“I had been given a cassette of Mendelssohn’s Violin Concerto in E Minor–this was the only music I had, and I had been playing it for two weeks almost nonstop. Now suddenly, as I was standing, the concerto started to play itself with intense vividness in my mind. In this moment, the natural rhythm and melody of walking came back to me, and along with this, the feeling of my leg as alive, as part of me once again. I suddenly ‘remembered’ how to walk.”(1) So writes renowned neurologist Oliver Sacks in his book Musicophilia, describing his personal recovery following a serious injury to his leg in a climbing accident.
Sacks perhaps became more popularly known as the real life individual who inspired the character portrayed by Robin Williams in the 1990 film, Awakenings, a film later nominated for an Oscar.
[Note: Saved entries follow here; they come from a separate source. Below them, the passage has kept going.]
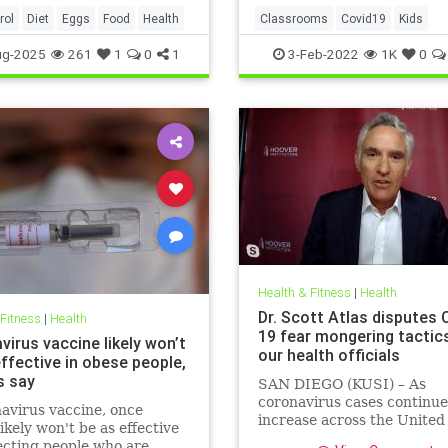
rol
Diet
Eggs
Food
Health
Classrooms
Covid19
Kids
MaskMandates
Masks
ug-2025
261
1
0
1
3-Feb-2022
1K
0
Health & Fitness
|
Health
Dr. Scott Atlas disputes 
 Fitness
|
Health
19 fear mongering tactic
irus vaccine likely won’t
our health officials
ffective in obese people,
s say
SAN DIEGO (KUSI) – As
coronavirus cases continue
avirus vaccine, once
increase across the United
likely won't be as effective
health officials and Democr
ecting people who are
But the description The New York Times bestowed upon him as “the poet laureate of medicine” well sums up an impressive biography that includes the story of a physician, scientist, writer, and artist. A fascinating man, a lengthy article could be written in attempt to do yet small justice to a remarkable life story and his pursuit of treatment for those suffering from illnesses like autism, parkinsonism, epilepsy, phantom limb syndrome, Alzheimer’s disease, Tourette’s syndrome, schizophrenia, and the great pandemic of sleepy sickness following World War I. For today, I want to bring a magnifying glass to his research of music therapy as treatment for the above mentioned conditions, and more.
His writing in Musicophilia explores the power of music to move us, to heal us, and to haunt us. While he often draws from his experience with patients, I like the words one reporter wrote when he described the role of music in Sacks’ own recovery: “his own mind was his best laboratory.” For this is true for all of us, perhaps.
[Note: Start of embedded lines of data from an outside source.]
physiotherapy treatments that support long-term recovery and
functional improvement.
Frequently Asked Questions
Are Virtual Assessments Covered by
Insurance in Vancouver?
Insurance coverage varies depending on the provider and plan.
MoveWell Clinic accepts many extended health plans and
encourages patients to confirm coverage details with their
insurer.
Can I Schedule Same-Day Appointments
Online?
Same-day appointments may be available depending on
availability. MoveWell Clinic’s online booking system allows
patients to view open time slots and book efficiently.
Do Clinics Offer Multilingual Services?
What is it about music that can awake one out of catatonic state and can instantly carry us back to a time and memory etched in our minds long ago? Sacks says that music is processed in multiple centers of the brain, more even than language. Thus, when one or even several centers incur damage, the ability to process music is still alive in the surviving rooms of our mind. “In the senile, music can help recall lost memories; in the speech-impaired, it can bring back words,” the neurologist writes. “Immobile patients may get up and dance or sing.”(2)
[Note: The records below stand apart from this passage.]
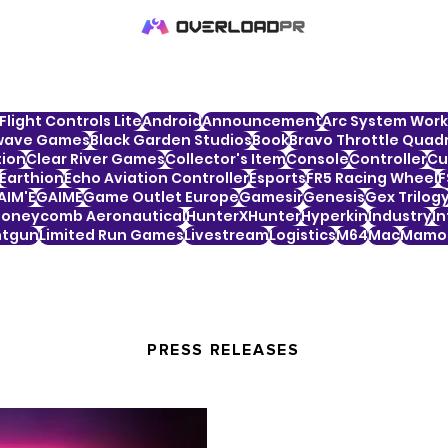
Flight Controls Lite
Android
Announcement
Arc System Work
wave Games
Black Garden Studios
Book
Bravo Throttle Quadr
tion
Clear River Games
Collector's Item
Console
Controller
Cu
Earthion
Echo Aviation Controller
Esports
FR5 Racing Wheel
F
AIM'E
GAIME
Game Outlet Europe
Gamesir
Genesis
Gex Trilog
oneycomb Aeronautical
HunterXHunter
Hyperkin
Industry
In
htgun
Limited Run Games
Livestream
Logistics
M64
Mac
Mamor
PRESS RELEASES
Not long ago, I had the privilege of bearing witness to music therapy. I observed children on the spectrum of autism and Asperger’s clench their fists with determination as they focused their energy and desire to press their lips together to form the letter b, in response to the skilled music therapist looking them so sincerely in their eye as she provided a therapeutic answer cloaked in musical notes to help them confront their challenge. I swallowed hard as I glimpsed the ever so slight movement of a wounded veteran paralyzed by a brain injury as he answered her invitation to sing a favorite Blues Brothers song he learned to love long before his accident on the battlefield. It is a fascinating field helping people to override the limitations of the body in favor of the strength and awakening of the mind. It is providing a quality of life, a reminder of the life within.
I have always been one deeply affected by music, and often noticed how the sounds of a familiar tune can take me back to the sights and even smells of a certain time. I might struggle to recall my current zip code, but I can remember each word of a song I have not heard in over 25 years. And recently, I have been exploring the potential for healing found in the gift of music. I am fascinated by its reach, amazed by the depth of its capacity. And oh! Now how I regret my incessant protests to piano practice that eventually wore down my weary mother who finally allowed me to quit in my teenage years!
When the magnificent workings of the human body incur injury and fail us, how incredible is it that God as master artist and designer equipped us with something we carry inside that extends beyond language into that which cannot be fully articulated, and connects us to all of the emotions of life from celebration, to mourning, to laughter, to remorse, to worship.
“I have seen patients weep or shiver as they listen to music they have never heard before,” writes Sacks. “Once one has seen such responses, one knows that there is still a self to be called upon, even if music, and only music, can do the calling.”(3)
For the believer, music is but a marvelous gift and tool for the one who created our innermost being to do the calling and remind us, to awaken, what is locked inside. We marvel at the symphony: how do we begin to marvel at the one who designed each one of its several hundred individual components and the ability to interpret and understand it in the spaces of our mind, to see its reach to the places it can heal?
Naomi Zacharias is Director of Wellspring International.
(1) Oliver Sacks, Musicophilia (New York, Random House: 2008), 255.
(2) Jordan Lite, “Oliver Sacks: Music can heal the brain” Daily News, October 29, 2007.
(3) Oliver Sacks, Musicophilia, 385.